À partir de la Révolution française l’idée de restaurer prend de l’ampleur. En effet, avec l’ambiance révolutionnaire, les aristocrates quittent la France laissant leur personnel de service sans emploi. De nombreux cuisiniers ayant pratiqué une cuisine de qualité, vont devenir restaurateurs. On compte en 1789 à Paris, une centaine de restaurants autour du Palais-Royal. Trente ans après la Révolution, il y en aura plus de 3000 à Paris.
À ce moment-là, les plats étaient posés sur la table selon le principe du « service à la française », les convives se servant eux-mêmes. Mais à partit de 1810, ce sera le « service à la russe ». Le convive reçoit son repas dressé dans une assiette qu’un serveur lui apporte. Ce service fut introduit en France par le prince russe Kourakine, il va se répandre rapidement.

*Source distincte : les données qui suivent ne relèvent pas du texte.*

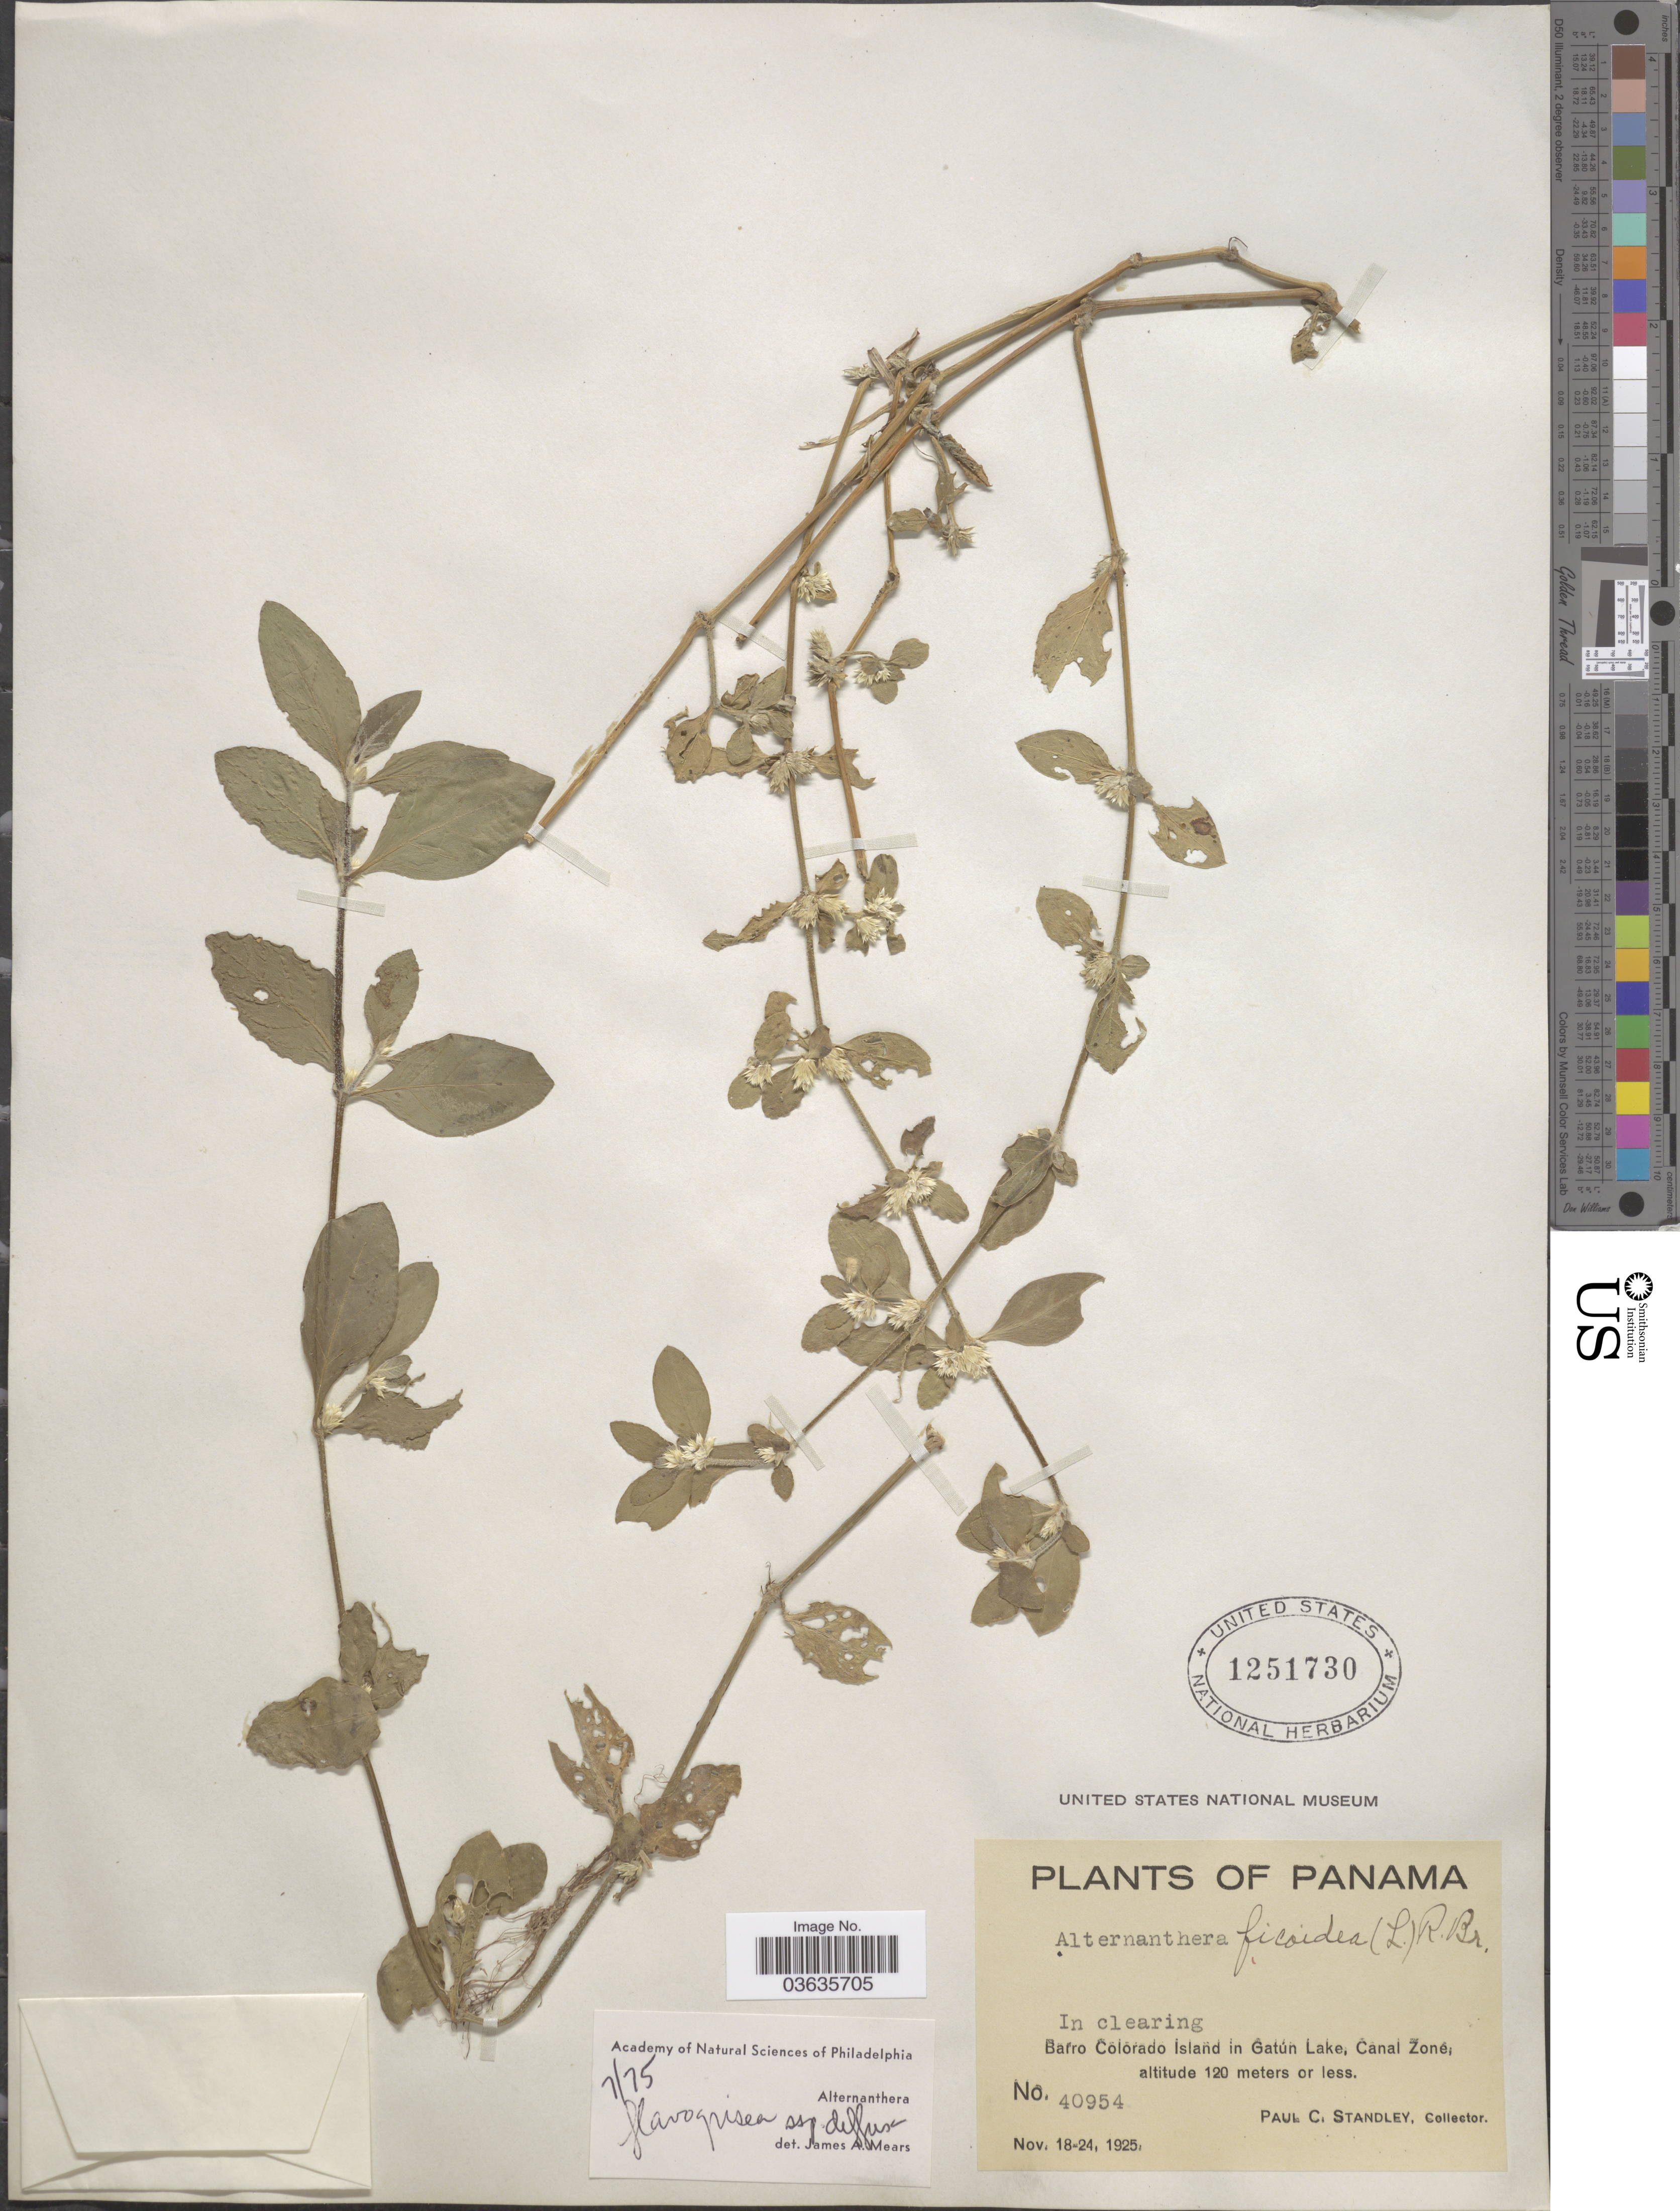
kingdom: Plantae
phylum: Tracheophyta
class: Magnoliopsida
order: Caryophyllales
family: Amaranthaceae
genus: Alternanthera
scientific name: Alternanthera flavogrisea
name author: Urb.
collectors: P. C. Standley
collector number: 40954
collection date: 1925-11-18/1925-11-24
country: Panama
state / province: Panamá Oeste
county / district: Canal Zone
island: Barro Colorado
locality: Barro Colorado Island in Gatun Lake, Canal Zone,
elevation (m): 120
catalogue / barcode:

Au XIXème siècle, des restaurants s’installent sur les boulevards. Les bouillons Duval sont la première chaîne de restauration bon marché. Les brasseries font leurs apparitions après 1870 où s’attablent bourgeois et clients plus modestes.
Au fil du temps, on finit par appeler « restaurants » ces nouveaux établissements et « restaurateurs » les propriétaires des lieux. La Grande Taverne d’Antoine Beauvilliers va monter en gamme, tables en acajou polies, tapisseries sur les murs, chandeliers et salle dans une lumière dorée. Les menus était pour impressionner, 178 plats au menu, dix soupes, douze entrées, dix plats de bœuf, trente-six desserts …Les convives recevaient des conseils personnalisés du maître d’hôtel et avaient le sentiment de prendre par à ce rituel culinaire. La clientèle était surtout composée de militaires de haut grade, d’hommes d’affaires et d’individus distingués. Le quartier du Palais-Royal qui mettait à l’honneur les repas luxueux et cultivait l’art de « voir et d’être vu » devint un creuset de la dissidence, des ragots et des excès. En octobre 1789, des milliers de députés provinciaux arrivent dans la capitale pour rédiger une nouvelle constitution. Ils avaient besoin d’un espace pour débattre et dîner, les restaurants de la ville vont répondre à cette demande.

Il y avait une cinquantaine de restaurants à Paris en 1789, mais en 1804 on en dénombrait déjà plus de 500. En 1825, un millier, en 1834, plus de 2000. Une nouvelle génération de restaurants avait vu le jour, certains très célèbres, sont devenus à la mode, comme Méot, Véry et Les Trois Frères Provençaux, qui proposaient à la bourgeoisie montante le raffinement aristocratique. Vu le nombre, les restaurants vont se déplacer vers les boulevards et les grandes avenues. En 1855, le boucher Pierre-Louis Duval ouvre son premier « bouillon », un concept original qui proposait des repas abordables. Les clients pouvaient manger sur place, déguster des morceaux de viande accompagnés d’un ragoût de légumes ; un précurseur des fast-foods modernes.
LES TROIS FRÈRES PROVENÇAUX PALAIS-ROYAL PARIS – Gravure d’Eugène Lami 1842
Nouvelle étape : la conquête de la province et du monde.
La compétition entre les chefs français bat son plein, certain vont tenter leur chance en province et les restaurant vont se développer à Marseille, à Lyon, à Bordeaux … Quelques uns vont même à l’étranger, en Europe. À New York, Delmonico’s qui va ouvrir ses portes en 1837, est considéré comme le premier restaurant des États-Unis. Rapidement, il s’adapte aux mœurs et devient célèbre pour ses grillades

LE STEACKHOUSE DELMONICO’S À NEW YORK CÉLÈBRE POUR SES GRILLADES
Cette histoire a changé notre façon de manger. En vous installons à une table de restaurant, vous vous installé dans un espace de liberté. Vous avez choisi le restaurant, le menu et le prix de votre repas. Le restaurant est aussi devenu un endroit de mixité sociale, avec des personnes de milieux différents, qui partagent parfois le même menu.
La prochaine fois que vous vous attablez dans un bistro de quartier ou un grand restaurant étoilé, souvenez-vous que vous êtes dans le pays qui a inventé le restaurant, qui a changé la façon de manger, et bien souvent, un lieu de rencontre.